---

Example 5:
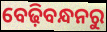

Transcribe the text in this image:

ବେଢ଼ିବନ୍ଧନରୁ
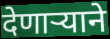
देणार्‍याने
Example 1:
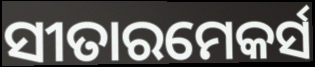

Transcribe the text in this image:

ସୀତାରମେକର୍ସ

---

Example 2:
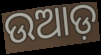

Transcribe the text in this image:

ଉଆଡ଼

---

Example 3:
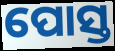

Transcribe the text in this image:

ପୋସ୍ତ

********************

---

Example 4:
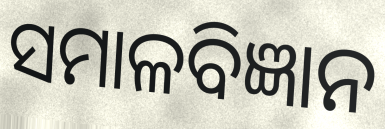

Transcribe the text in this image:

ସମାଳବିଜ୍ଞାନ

********************

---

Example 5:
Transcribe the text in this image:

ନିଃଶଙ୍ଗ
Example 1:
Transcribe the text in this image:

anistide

********************

EXERCISE INSTRUCTIONS: Where does the word "Example" show up in the material? Copy out each line that has it.

REPLY:
Example 5:
Example 1:
Example 2:
Example 3:
Example 4:
Example 5:
Example 1:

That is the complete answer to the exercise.